I woke at 3pm and enjoyed some fresh coconut before John showed me the way to the bottom of the volcano.
We walked for thirty minutes. He was full on Presbyterian Christian and looked happy when I eventually remembered nearly all of one verse of “One day at a time Lord”. Even writing this I still get it confused with “Lord won’t you you buy me a Mercedes Benz.”
One day at a time sweet Jesus
That’s all I’m asking from you.
Just give me the strength
To do everyday what I have to do.
Yesterday’s gone sweet Jesus
And tomorrow may never be mine.
Lord help me today, show me the way
One day at a time.
Years ago I worked with a Nigerian lad, Samni, that sang songs of God and Jesus constantly. I think and hope Samni will be smiling that I still sing his song even though it’s a struggle to remember it.
I jumped into the jeep with the Frank, the Danish dude from earlier, which was to take us up to the car park just below the crater. There must have been nearly a hundred people there to see the rocky lava fireworks. It didn’t disappoint. Again me and the Frank could only laugh and giggle at the experience. At one point an Australian girl took great delight in capturing on video me exclaiming loudly. “Holly f#$k check the size awe that hing” as a massive lava boulder the size of a car sailed through air as effortlessly as the whale did through the sea a couple of weeks previously. I apologised but in fact she looked delighted that my Scottish accent would be on her “firie loud explosions” sound track.
We were lead off the crater after a hour but I think we could have all stayed up there the whole night with a multitude of stars above us and the red hot explosions in the crater below.
Back at the tree house I enjoyed some Kava with John. I had Kava for the first time eights months previously. We were out on the north east of Fiji in Lau group and went ashore to a wee island to ask permission to anchor. We took rugby balls for the children and we’re bemused when they didn’t seem interested. It was only when we walked up to the village centre we discovered the whole village watching a volleyball tournament. The Chief spoke over a loud speaker and then the heavy hardcore techno music would start until the Chief decided to speak again.
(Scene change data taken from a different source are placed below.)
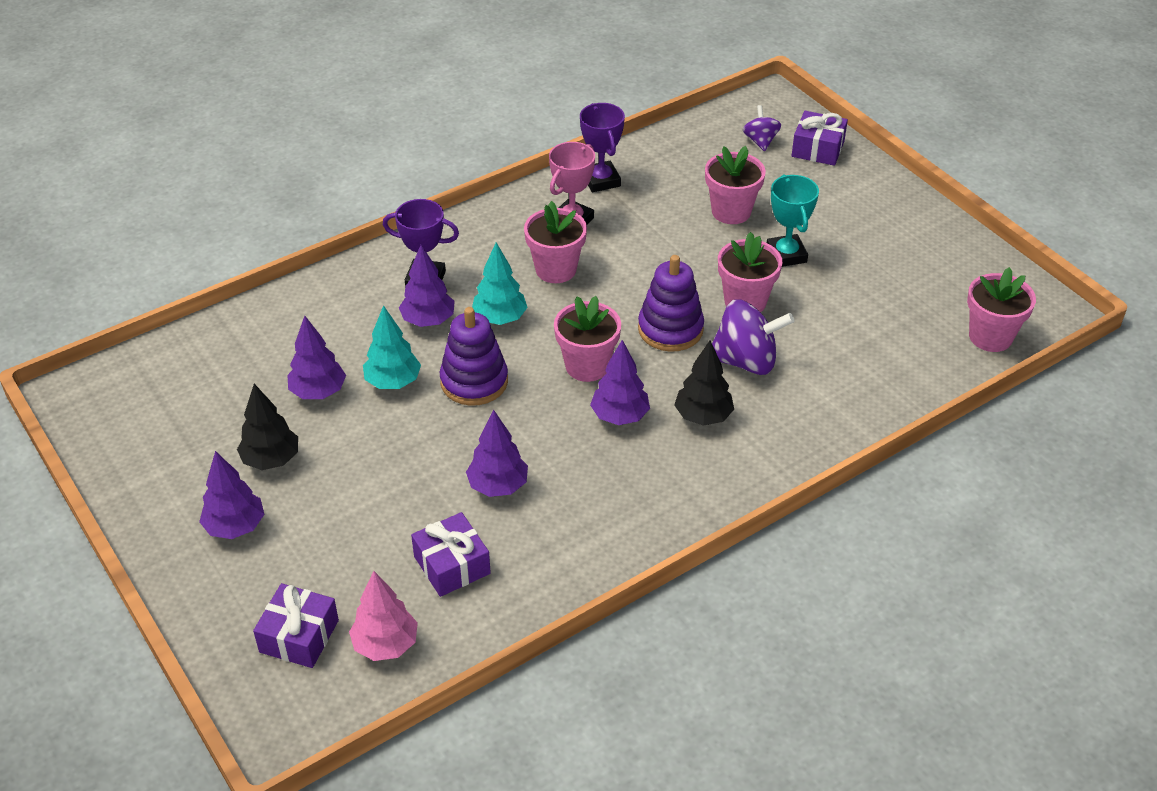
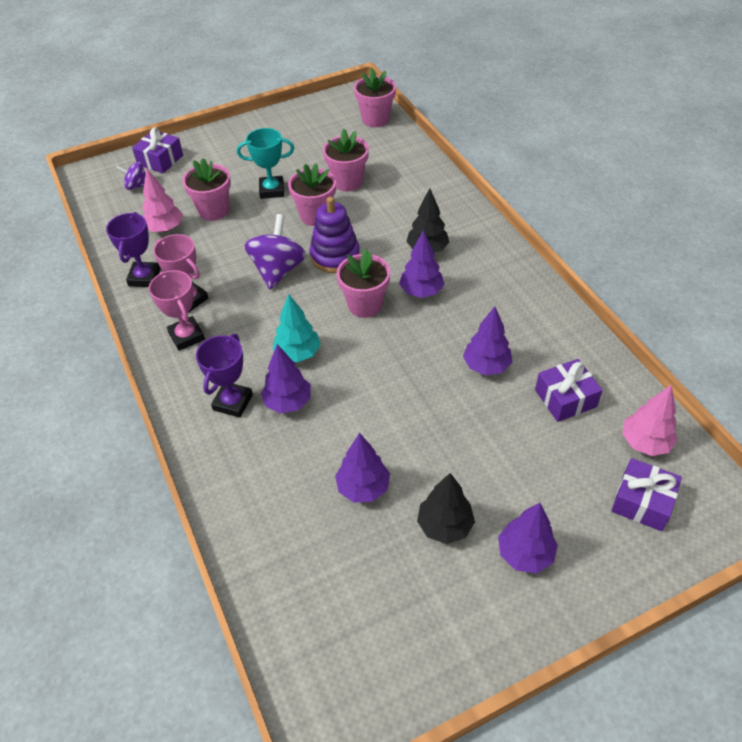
camera: 80 degrees left, 5 degrees up
(393, 382) = (360, 430): turquoise tree -> none
(474, 381) = (369, 374): purple stacking toy -> none
(515, 229) = (187, 336): none -> pink trophy
(556, 269) = (247, 314): pink flower pot -> pink flower pot (347, 182)
(601, 180) = (144, 277): purple trophy -> purple trophy turned 75 degrees counterclockwise
(687, 179) = (165, 229): none -> pink tree
(746, 361) = (376, 223): purple spinning top -> purple spinning top (278, 270)

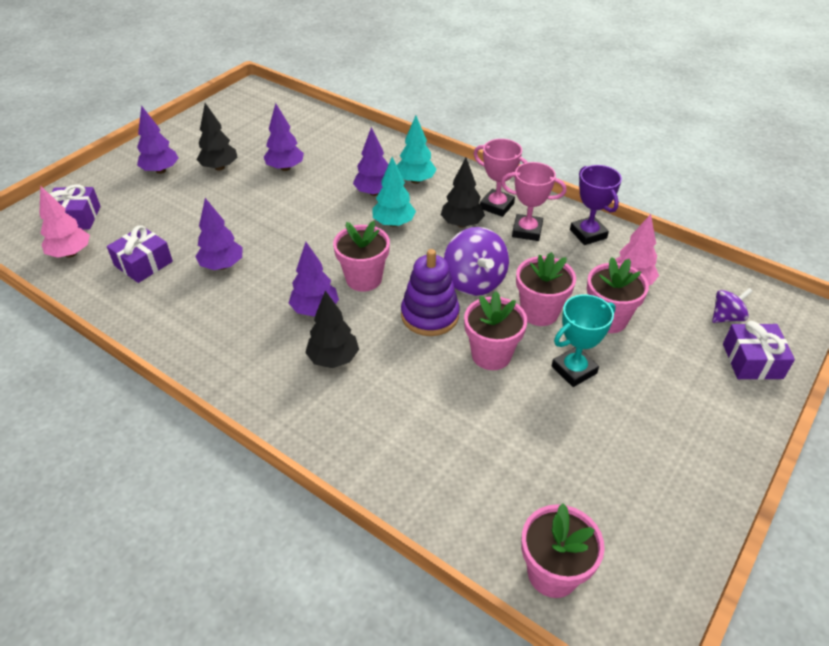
camera: 150 degrees right, 5 degrees down
(233, 402) = (415, 180): purple trophy -> turquoise tree
(237, 328) = (461, 224): none -> black tree
(347, 182) = (494, 420): pink flower pot -> pink flower pot (539, 312)

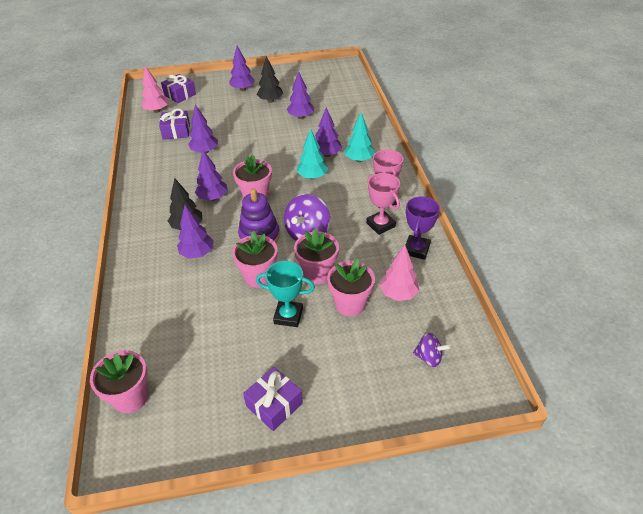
camera: 45 degrees right, 0 degrees up
(390, 378) = (197, 253): none -> purple tree
(461, 224) = (348, 198): black tree -> none
(752, 361) = (402, 394): purple gift -> purple gift (274, 404)

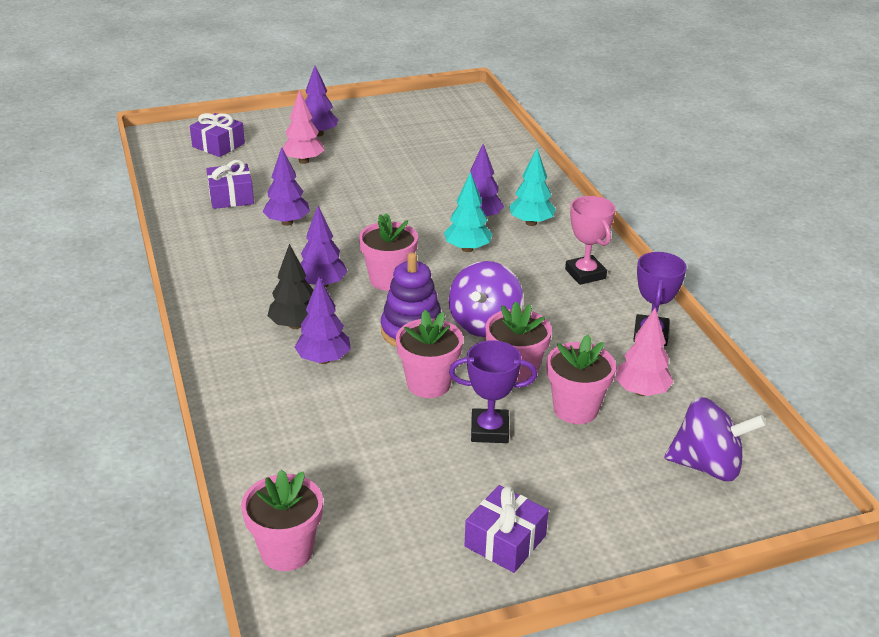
camera: 10 degrees left, 10 degrees down
(157, 111) = (188, 169): pink tree -> pink tree (303, 161)
(270, 101) = (368, 148): black tree -> none
(288, 316) = (489, 430): turquoise trophy -> purple trophy
(301, 117) = (423, 169): purple tree -> none
(380, 225) = (589, 306): pink trophy -> none
(429, 357) = (707, 466): purple spinning top -> purple spinning top, size x1.79

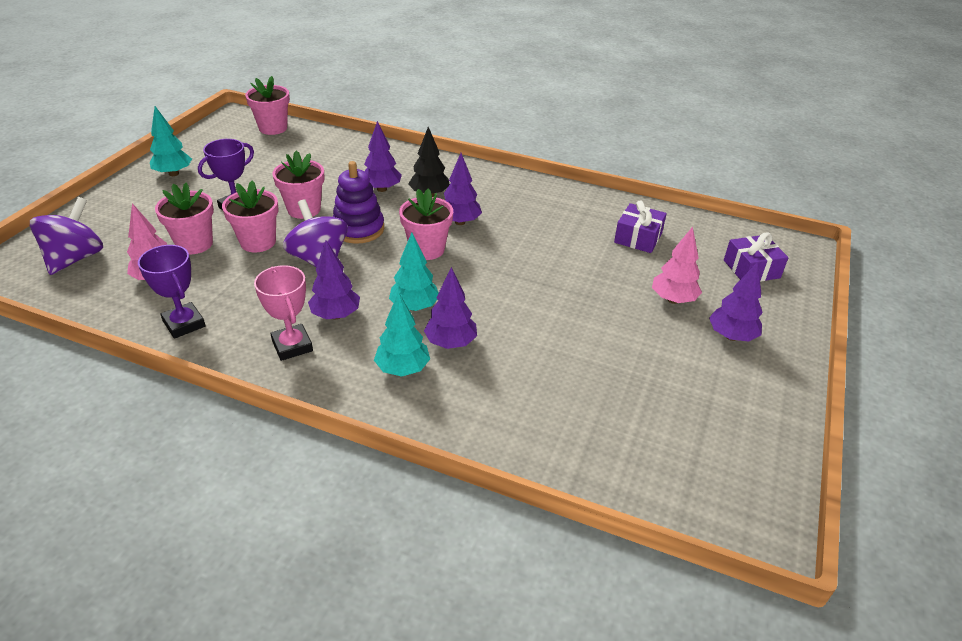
camera: 130 degrees right, 5 degrees up
(287, 222) = (565, 244): purple tree -> purple tree (336, 315)
(505, 541) = (173, 173): purple gift -> turquoise tree
(585, 274) = (292, 346): pink trophy -> pink trophy turned 45 degrees clockwise
(707, 466) = (76, 258): purple spinning top -> purple spinning top turned 150 degrees clockwise

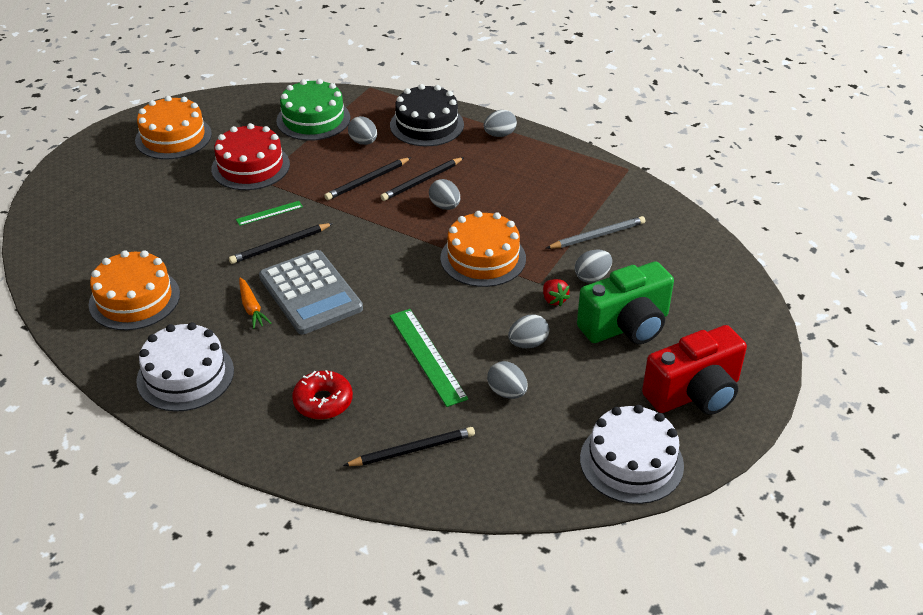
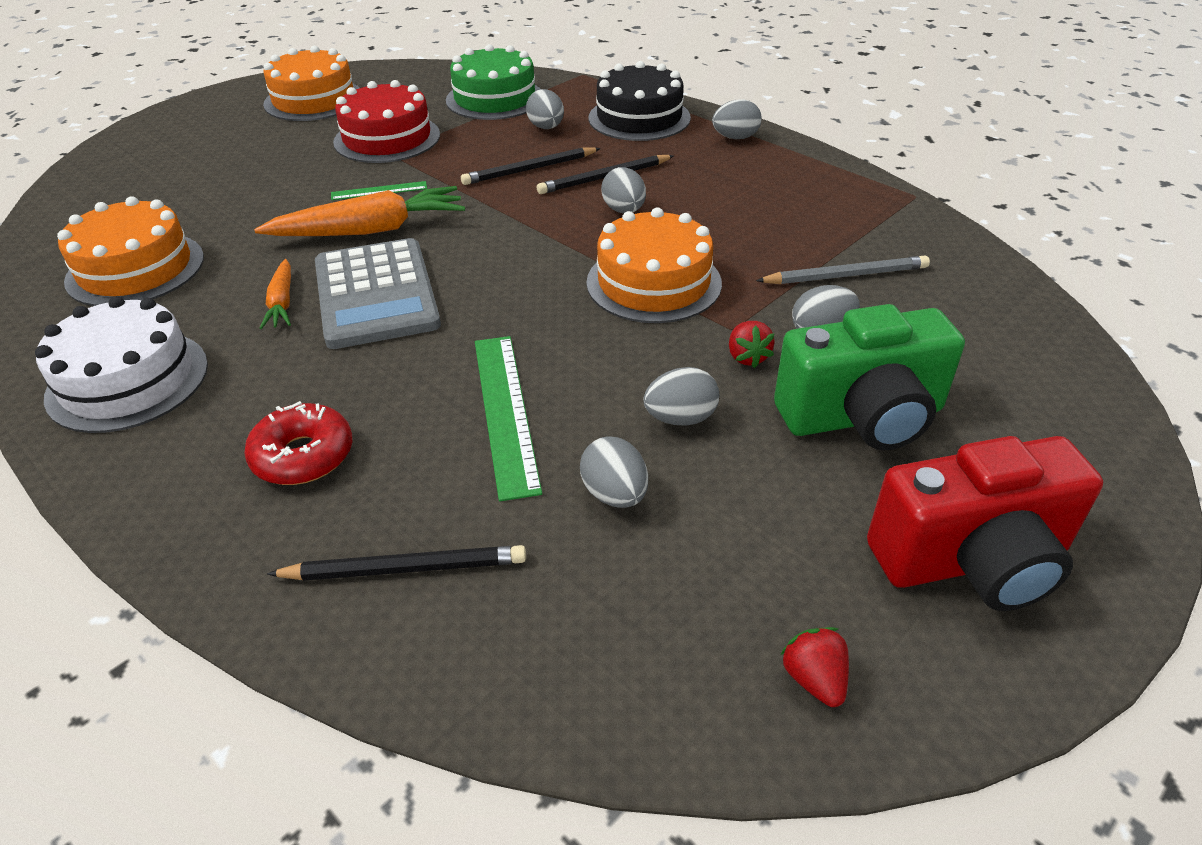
camera: 15 degrees right, 0 degrees up
(280, 246) = (370, 230): black pencil -> orange carrot
(631, 462) = (814, 679): white cake -> red strawberry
We sat in a line watching the volleyball when a dude rocked up with a large bowl of dirty water in a half filled coconut shell. I necked the first Kava offering, checked my phone then started laughing. The captain looked at me worried but I explained, “it’s the 16th of December which is exactly 2 years to the day since I had my last beer”, (in fact last stimulant of any kind). The captain and myself laughed and joked about me tearing off like father Jack from the Father Ted TV show wearing only my boxers shouting “DRINK GIRLS FECK DRINK” never to be seen again.
Sitting with John after volcano. I felt the relaxing effects of Kava like chamomile tea but with more of a calming dunt. This stuff seemed a lot more potent than the last offering I had tried. My mouth went numb. We chatted until our laughing woke up one of his kids and then I retired to bed and got a amazing sleep.
Meeting the friendly local people of Tanna was worth all the effort I took to get there and the volcano was massive bonus, it is truly a magical island.
I am truly grateful and feel blessed to meet, not only the folk from the island, but the folk I met on the boats and wish them awe the best with their own adventures.